The senior official, who resigned last week, will be at the trial of two other former executives accused of fraud in the shelved Dubai Waterfront project.
Former Nakheel executive to testify
DUBAI // A senior Nakheel executive who resigned last week has been ordered to testify at the trial of two other former executives accused of fraud in connection with the shelved Dubai Waterfront project. The Dubai Criminal Court said yesterday that Manal Shaheen, the property firm's former sales chief executive, would be summoned to testify in the trial of MJ, the chief executive of the Dubai Waterfront project, ML, his deputy, and two other Australians.
They are accused of giving false information about the ownership and value of a plot of land at the waterfront project to defraud an Australian developer, Sunland Group, of more than Dh44 million (US$12m). The presiding judge, El Saeed Bargouth, told the court that Ms Shaheen would be cross examined by MJ's lawyer, Salem al Sha'ali, on the question of whether she had sanctioned the sale of the plot by the defendants to Sunland Group.
Court records show that suspicions over the deflated sales price of plot D-17 led to an investigation by the Dubai Government's financial audit department.

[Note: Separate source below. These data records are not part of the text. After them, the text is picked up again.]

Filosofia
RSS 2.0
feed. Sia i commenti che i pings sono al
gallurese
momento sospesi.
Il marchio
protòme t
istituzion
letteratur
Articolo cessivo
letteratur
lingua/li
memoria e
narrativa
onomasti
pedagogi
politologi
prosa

Dubai Waterfront was a sprawling coastal development project near Jebel Ali that has fizzled out. Mr al Sha'ali told the court yesterday that his client received some of the money he is accused of embezzling prior to his employment with Nakheel, which made it legal.
Prosecutors accuse MJ and ML, along with fellow Australians AB and AR, of swindling David Brown, Sunland's representative in Dubai. Two other suspects, the Waterfront project's chief lawyer, AB, and AR, a businessman, remain at large. Mr Brown was allegedly instructed to pay the money for plot D-17 to AR's company, Prudential Investment, which the men claimed was the owner of the land. In fact, Dubai-based Nakheel owned the land, prosecutors say.

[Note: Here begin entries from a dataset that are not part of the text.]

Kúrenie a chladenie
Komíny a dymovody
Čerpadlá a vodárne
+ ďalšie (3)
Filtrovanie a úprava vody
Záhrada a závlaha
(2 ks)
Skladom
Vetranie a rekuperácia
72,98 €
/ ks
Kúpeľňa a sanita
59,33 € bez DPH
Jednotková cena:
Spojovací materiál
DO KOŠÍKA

In an apparent bid to make the deal more attractive to Mr Brown, the defendants allegedly quoted a land value far lower than the actual price. Mr Brown told prosecutors that he and AR agreed on a partnership deal to develop properties on the land, but later decided Mr Brown would pay Dh44.1m (US$12m) for outright ownership. Mohammed Hussein, the lead fraud investigator at the financial audit department, told prosecutors he discovered MJ had received Dh22.1m from AR and deposited the money in an offshore bank account, and alleged that ML and AB made large sums of money for facilitating the fraud by presenting false information to Nakheel and Sunland.